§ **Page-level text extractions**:
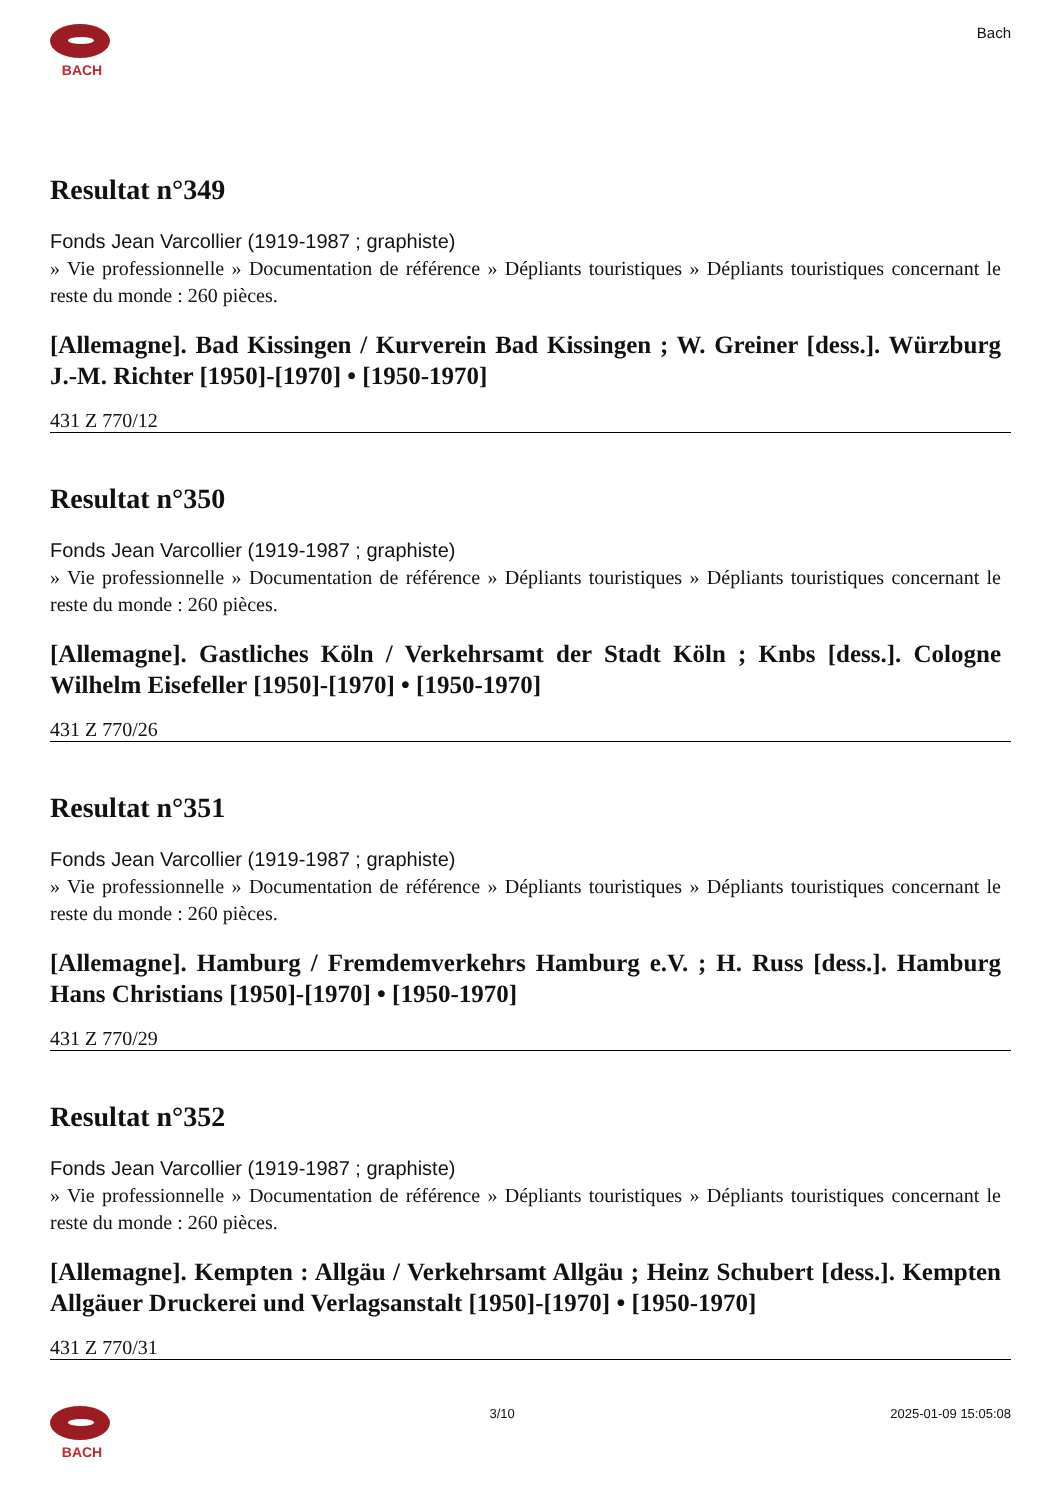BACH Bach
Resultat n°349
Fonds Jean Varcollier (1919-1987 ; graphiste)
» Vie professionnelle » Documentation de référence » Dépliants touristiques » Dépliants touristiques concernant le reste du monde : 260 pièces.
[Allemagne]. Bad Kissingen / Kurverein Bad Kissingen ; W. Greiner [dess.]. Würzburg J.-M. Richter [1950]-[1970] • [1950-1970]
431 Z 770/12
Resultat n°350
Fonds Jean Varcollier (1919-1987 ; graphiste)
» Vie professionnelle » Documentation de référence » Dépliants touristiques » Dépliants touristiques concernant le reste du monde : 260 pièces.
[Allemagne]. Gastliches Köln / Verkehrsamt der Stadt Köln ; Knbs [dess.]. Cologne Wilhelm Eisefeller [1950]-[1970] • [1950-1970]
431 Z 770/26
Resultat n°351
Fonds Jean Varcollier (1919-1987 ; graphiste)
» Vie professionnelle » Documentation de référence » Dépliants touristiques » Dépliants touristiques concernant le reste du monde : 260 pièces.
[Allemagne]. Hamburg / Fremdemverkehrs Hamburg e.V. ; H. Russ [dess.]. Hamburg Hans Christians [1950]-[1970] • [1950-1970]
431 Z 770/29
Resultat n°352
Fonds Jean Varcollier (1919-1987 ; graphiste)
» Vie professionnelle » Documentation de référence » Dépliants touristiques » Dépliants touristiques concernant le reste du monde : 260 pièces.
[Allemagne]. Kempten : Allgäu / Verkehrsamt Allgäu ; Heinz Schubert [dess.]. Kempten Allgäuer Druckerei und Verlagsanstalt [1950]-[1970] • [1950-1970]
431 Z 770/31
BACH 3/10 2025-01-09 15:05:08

§ **Work item**: Repeat the records above exactly, from the first line through the line containing "Resultat n°350", and leave out the pictures.

§ **Response to this task**:
BACH Bach
Resultat n°349
Fonds Jean Varcollier (1919-1987 ; graphiste)
» Vie professionnelle » Documentation de référence » Dépliants touristiques » Dépliants touristiques concernant le reste du monde : 260 pièces.
[Allemagne]. Bad Kissingen / Kurverein Bad Kissingen ; W. Greiner [dess.]. Würzburg J.-M. Richter [1950]-[1970] • [1950-1970]
431 Z 770/12
Resultat n°350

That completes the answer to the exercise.